February 13, 2018
Nothing inspires me to connect deeply with what’s going on around me, to appreciate it, to pay attention to it, to be at peace with it, quite like the realization that my life is happening right now and that it won’t last forever. It’s strange that this ever needs to be a realization. Who am I to think that I would live forever? But a realization (sometimes a sudden one) is exactly what it feels like every time it becomes clear. Often, it’s accompanied by a feeling of stepping out of a trance, a feeling of waking up and suddenly being immersed in my own life again. The brevity of life is so obvious a fact that I feel like it shouldn’t be so elusive. But the truth is, if I’m not consciously reminding myself of this fact, I lose touch with it extremely quickly.
You might wonder why I care about losing touch with the fact that I am going to die. Isn’t reflecting on it unnecessarily morbid and depressing? The reason is that, in my experience, being in touch with this fact has the uncanny ability to cause me to make the most out of my time instead of reacting habitually to my surroundings. When I say “make the most out of my time” I’m not talking about efficiency, success, or better reaching my goals. I’m talking about all of the things that are left when my goals aren’t in the way. All of the things that we consider to be deeply important to us that transcend all the goals that relate back to our life circumstances and who we want to be.
I’m sure we’ve all reflected on what we would do if we had one day, week, month, or year to live. If you’re like me, you’ve found that very little of what you truly want out of your life involves success in the conventional sense. It’s much more likely to involve connection with nature, relationships with loved ones, and deep personal experiences, states that are actually available to us in everyday life but are often uncharted territories due to concerns that are thought to be more immediate. I believe this sense of immediacy is an illusion. I think that deep down, we all have a sense for the states of experience that we ultimately want out of life and there are different levels at which we can connect with those states, but our lack of enthusiasm to face the truth of our limited time holds us back from engaging with our lives more deeply. I also think that by practicing a deeper level of connection with the truth of our lives we can genuinely transform our experiences for the better.

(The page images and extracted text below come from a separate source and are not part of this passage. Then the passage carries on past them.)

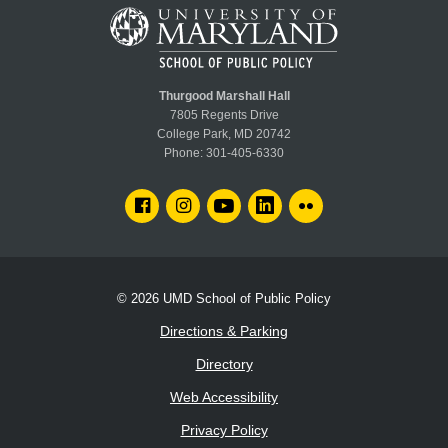
Thurgood Marshall Hall
7805 Regents Drive
College Park, MD 20742
Phone:
301-405-6330
FACEBOOK
INSTAGRAM
YOUTUBE
LINKEDIN
FLICKR
© 2026
UMD School of Public Policy
Directions & Parking
Directory
Web Accessibility
Privacy Policy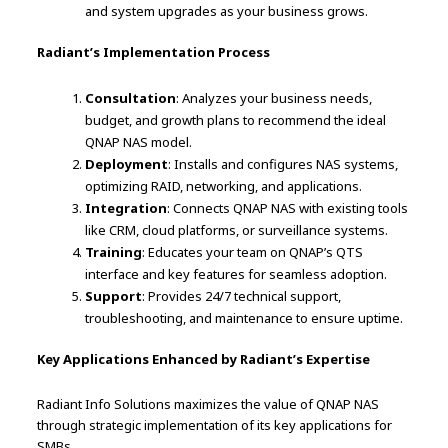
and system upgrades as your business grows.
Radiant’s Implementation Process
Consultation
: Analyzes your business needs,
budget, and growth plans to recommend the ideal
QNAP NAS model.
Deployment
: Installs and configures NAS systems,
optimizing RAID, networking, and applications.
Integration
: Connects QNAP NAS with existing tools
like CRM, cloud platforms, or surveillance systems.
Training
: Educates your team on QNAP’s QTS
interface and key features for seamless adoption.
Support
: Provides 24/7 technical support,
troubleshooting, and maintenance to ensure uptime.
Key Applications Enhanced by Radiant’s Expertise
Radiant Info Solutions maximizes the value of QNAP NAS
through strategic implementation of its key applications for
SMBs.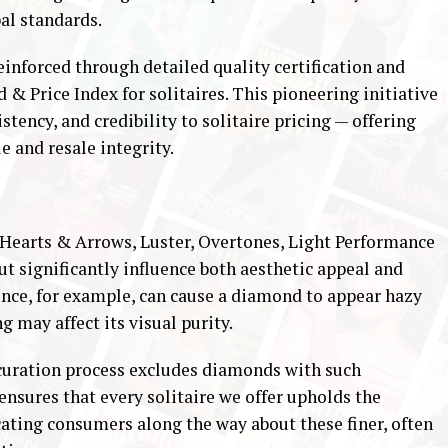
al standards.
inforced through detailed quality certification and
 & Price Index for solitaires. This pioneering initiative
tency, and credibility to solitaire pricing — offering
e and resale integrity.
 Hearts & Arrows, Luster, Overtones, Light Performance
t significantly influence both aesthetic appeal and
ence, for example, can cause a diamond to appear hazy
g may affect its visual purity.
 curation process excludes diamonds with such
ensures that every solitaire we offer upholds the
cating consumers along the way about these finer, often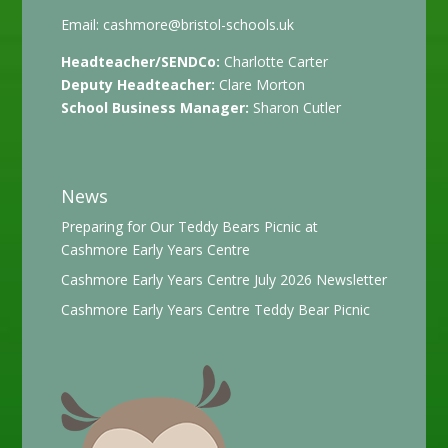
Email:
cashmore@bristol-schools.uk
Headteacher/SENDCo:
Charlotte Carter
Deputy Headteacher:
Clare Morton
School Business Manager:
Sharon Cutler
News
Preparing for Our Teddy Bears Picnic at
Cashmore Early Years Centre
Cashmore Early Years Centre July 2026 Newsletter
Cashmore Early Years Centre Teddy Bear Picnic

Many of the things that cause me hardship in life are rooted in the feelings that I have towards death and impermanence. When I experience loss of any kind, it triggers the same feelings of insecurity that underlie my relationship to death. I recently became aware of this, and it caused a huge shift in the way I’ve been relating to things that are out of my control. I’m starting to frame these things as a safe training ground for the more fundamental and ultimate things that are out of my control, namely aging and mortality. This accomplishes two things for me. Firstly, it gives context for why experiencing loss, even trivial loss like having a few bad days in a row, can affect me. It frames those negative experiences and makes me feel like the pain associated with them is understandable and natural. Secondly, it allows me to practice acceptance of uncontrollability in daily life situations in a way that gives me confidence for the less trivial situations that I will inevitably face.
Another reason that I feel so passionately about this subject is that I feel like it has the potential to be universally empowering. Bringing it to each other’s attention, not ubiquitously but not sparsely either, allows us to share the wisdom of this reflection that spiritual traditions have been pointing to for a long time while still having enough room for each person to interpret the implications for themselves. The question of how to be with life, given that it will end, is both deeply personal and profoundly universal. It aligns my thoughts, feelings, and actions with my intentions in a nearly effortless way, and I think that this process is the center of the bulls-eye when it comes to spirituality. When my thoughts, feelings, and actions are coming from this place they feel exceptionally genuine. With this feeling of genuine connection comes a deep sense of rest, a sense that I’m allowed to just enjoy what is happening without needing to make it any different.
I’d like to share three pieces of audio that I’ve been inspired by on this topic. The first is a piece called “New Beginnings” by This American Life, which is essentially the story of a man sharing his experience of living six months of his life as if they were his last. The second is the Waking Up Podcast episode “Lessons From Death”, where Sam Harris speaks to Frank Ostaseski, a long time Buddhist and end-of-life care practitioner who has numerous deep insights on the topic. The third is a talk given by Joseph Goldstein during a meditation retreat where he discusses what it really means to live as if you were dying, and I embedded the audio file below. These are ordered in terms of popularity, and ordered backwards in terms of how meaningful they have been to me personally. Thanks for reading and I hope you’ll have a chance to listen to whichever of them interest you.